Material to process Start Marker

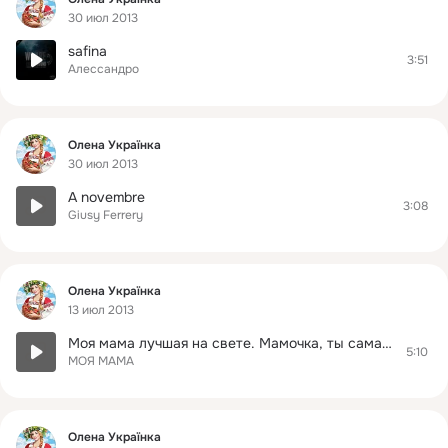
30 июл 2013
safina
3:51
Алессандро
Фид
Олена Українка
30 июл 2013
A novembre
3:08
Giusy Ferrery
Фид
Олена Українка
13 июл 2013
Моя мама лучшая на свете. Мамочка, ты самая лучшая! Поздравляю тебя с твоим днем Рождения!!!!Я ТЕБЯ ОЧЕНЬ ОЧЕНЬ ОЧЕНЬ СИЛЬНО ЛЮБЛЮ!!! 26.04.2011 .ТАНЮША
5:10
МОЯ МАМА
Фид
Олена Українка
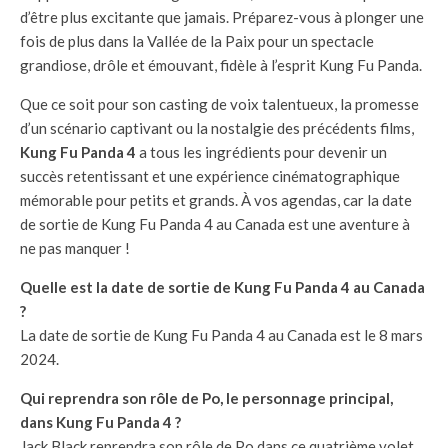
d’être plus excitante que jamais. Préparez-vous à plonger une
fois de plus dans la Vallée de la Paix pour un spectacle
grandiose, drôle et émouvant, fidèle à l’esprit Kung Fu Panda.
Que ce soit pour son casting de voix talentueux, la promesse
d’un scénario captivant ou la nostalgie des précédents films,
Kung Fu Panda 4
a tous les ingrédients pour devenir un
succès retentissant et une expérience cinématographique
mémorable pour petits et grands. À vos agendas, car la date
de sortie de Kung Fu Panda 4 au Canada est une aventure à
ne pas manquer !
Quelle est la date de sortie de Kung Fu Panda 4 au Canada
?
La date de sortie de Kung Fu Panda 4 au Canada est le 8 mars
2024.
Qui reprendra son rôle de Po, le personnage principal,
dans Kung Fu Panda 4 ?
Jack Black reprendra son rôle de Po dans ce quatrième volet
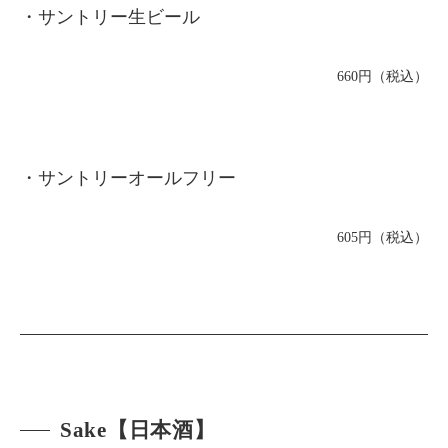
・サントリー生ビール
660円（税込）
・サントリーオールフリー
605円（税込）
Sake【日本酒】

Material to process End Marker

# To-do item:
Reproduce the entries above word for word. Pictures stay out.

# Response area:
30 июл 2013
safina
3:51
Алессандро
Фид
Олена Українка
30 июл 2013
A novembre
3:08
Giusy Ferrery
Фид
Олена Українка
13 июл 2013
Моя мама лучшая на свете. Мамочка, ты самая лучшая! Поздравляю тебя с твоим днем Рождения!!!!Я ТЕБЯ ОЧЕНЬ ОЧЕНЬ ОЧЕНЬ СИЛЬНО ЛЮБЛЮ!!! 26.04.2011 .ТАНЮША
5:10
МОЯ МАМА
Фид
Олена Українка
d’être plus excitante que jamais. Préparez-vous à plonger une
fois de plus dans la Vallée de la Paix pour un spectacle
grandiose, drôle et émouvant, fidèle à l’esprit Kung Fu Panda.
Que ce soit pour son casting de voix talentueux, la promesse
d’un scénario captivant ou la nostalgie des précédents films,
Kung Fu Panda 4
a tous les ingrédients pour devenir un
succès retentissant et une expérience cinématographique
mémorable pour petits et grands. À vos agendas, car la date
de sortie de Kung Fu Panda 4 au Canada est une aventure à
ne pas manquer !
Quelle est la date de sortie de Kung Fu Panda 4 au Canada
?
La date de sortie de Kung Fu Panda 4 au Canada est le 8 mars
2024.
Qui reprendra son rôle de Po, le personnage principal,
dans Kung Fu Panda 4 ?
Jack Black reprendra son rôle de Po dans ce quatrième volet
・サントリー生ビール
660円（税込）
・サントリーオールフリー
605円（税込）
Sake【日本酒】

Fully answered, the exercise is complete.